県外からの入学希望も多い米子東高校=10月25日、鳥取県米子市、小松亜由子撮影

鳥取県と私立倉吉北高校(鳥取県倉吉市)が協定を結び、2019年度から同校の寮に県立高校の生徒を受け入れることが、10月29日までに県教委への取材で分かった。県教委によると、私立高校の寮に公立高校の生徒を受け入れるのは全国初。

倉吉北高校で10月16日に開かれた協定書の調印式で、山本仁志教育長は「県立高校と私立高校の新しい連携の在り方が示せた。今後は他の自治体とのつながりも検討していきたい」と語った。同校の岩本恭昌理事長は「県内の高校に通う生徒のために協力していきたい」と話した。

県教委によると、県立高校への入学者は年々減少していることから、県外からの入学者を積極的に受け入れることで生徒数を確保し、学校の魅力向上に弾みをつけたいという。

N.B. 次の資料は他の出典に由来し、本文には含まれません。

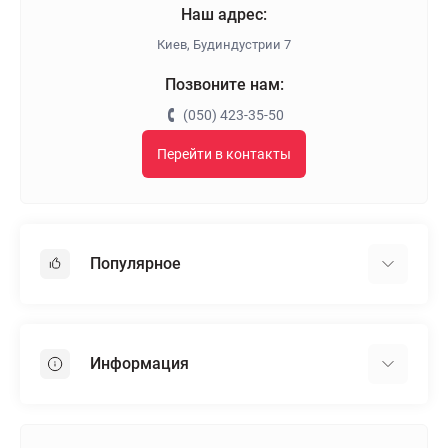
Наш адрес:
Киев, Будиндустрии 7
Позвоните нам:
(050) 423-35-50
Перейти в контакты
Популярное
Гипсокартон
OSB
Информация
Пенопласт
Пенополистирол
Доставка
Минеральная вата
Оплата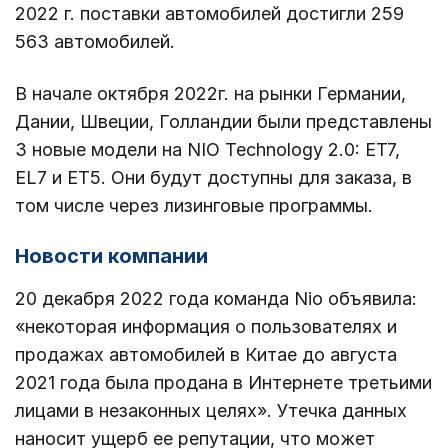
2022 г. поставки автомобилей достигли 259
563 автомобилей.
В начале октября 2022г. на рынки Германии,
Дании, Швеции, Голландии были представлены
3 новые модели на NIO Technology 2.0: ET7,
EL7 и ET5. Они будут доступны для заказа, в
том числе через лизинговые программы.
Новости компании
20 декабря 2022 года команда Nio объявила:
«некоторая информация о пользователях и
продажах автомобилей в Китае до августа
2021 года была продана в Интернете третьими
лицами в незаконных целях». Утечка данных
наносит ущерб ее репутации, что может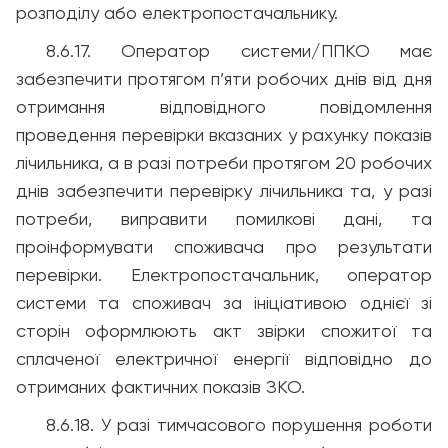
розподілу або електропостачальнику.
8.6.17. Оператор системи/ППКО має
забезпечити протягом п’яти робочих днів від дня
отримання відповідного повідомлення
проведення перевірки вказаних у рахунку показів
лічильника, а в разі потреби протягом 20 робочих
днів забезпечити перевірку лічильника та, у разі
потреби, виправити помилкові дані, та
проінформувати споживача про результати
перевірки. Електропостачальник, оператор
системи та споживач за ініціативою однієї зі
сторін оформлюють акт звірки спожитої та
сплаченої електричної енергії відповідно до
отриманих фактичних показів ЗКО.
8.6.18. У разі тимчасового порушення роботи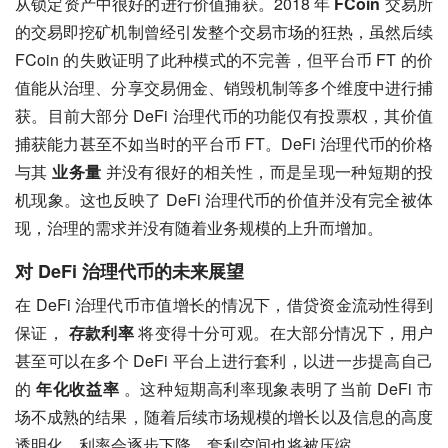
从锁定资产中很好的进行价值捕获。2018 年 
FCoin
 交易所
的交易即挖矿机制曾经引发整个交易市场的狂热，虽然后续 
FCoin 的失败证明了此种模式的不完善，但平台币 FT 的价
值能从治理、分享交易佣金、销毁机制等多个维度中进行捕
获。目前大部分 DeFi 治理代币的功能仅有投票权，其价值
捕获能力甚至不如当时的平台币 FT。DeFi 治理代币的价格
与其 
业务量
 并没有很好的相关性，而是呈现一种短期的投
机现象。这也反映了 DeFi 治理代币的价值并没有完全被体
现，治理的需求并没有随着业务规模的上升而增加。
对 DeFi 治理代币的未来展望
在 DeFi 治理代币市值增长的情况下，借贷资金流动性得到
保证， 
存款利率
 将变得十分可观。在大部分情况下，用户
甚至可以在多个 DeFi 平台上进行套利，以进一步提高自己
的 
年化收益率
 。这种短期高利率现象表明了当前 DeFi 市
场不成熟的结果，随着后续市场规模的增长以及信息的高度
透明化，利率会逐步下降，套利空间也将被压缩。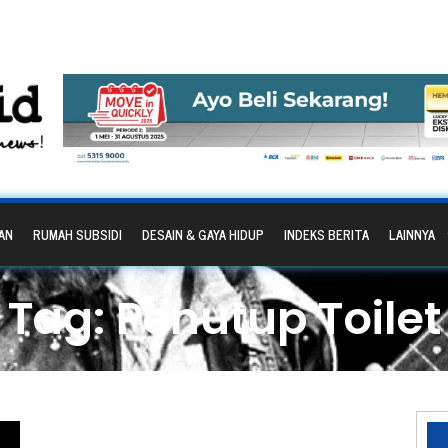
AN
RUMAH SUBSIDI
DESAIN & GAYA HIDUP
INDEKS BERITA
LAINNYA
Tag: Penutup Toilet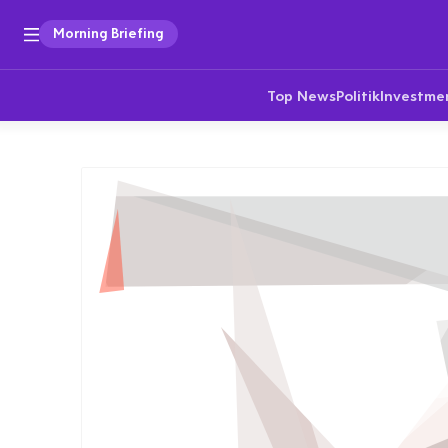
Morning Briefing
Top News
Politik
Investme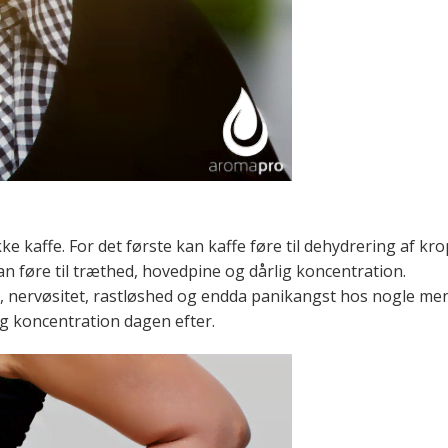
e kaffe. For det første kan kaffe føre til dehydrering af kro
kan føre til træthed, hovedpine og dårlig koncentration.
er, nervøsitet, rastløshed og endda panikangst hos nogle m
lig koncentration dagen efter.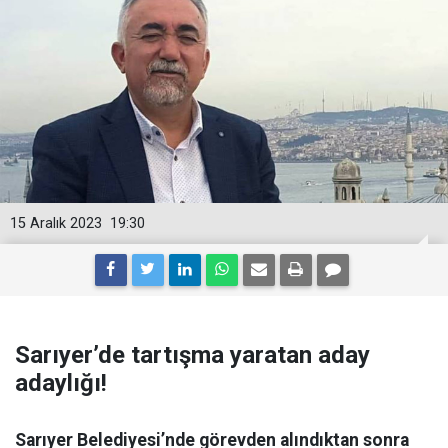
15 Aralık 2023
19:30
Sarıyer’de tartışma yaratan aday
adaylığı!
Sarıyer Belediyesi’nde görevden alındıktan sonra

県外中学校生からの入学希望が多いという県立米子東高校(田中宏校長、生徒1050人)は、17年度から文科省「スーパーサイエンスハイスクール」に指定され、「科学を創造する人財育成事業」など独自の取り組みを実施している。2001年度に設置された生命科学コースでは、医学部や歯学部などへの進学を目指す生徒が数学や理科を深く学べるよう、「理数生物」など特色ある科目や探究的な学習を展開する。

県教委高等学校課は「県外からの入学者は目的意識が強く、県内の生徒に良い刺激をもたらす」と述べ、県外からの入学生を今後も増やす予定だ。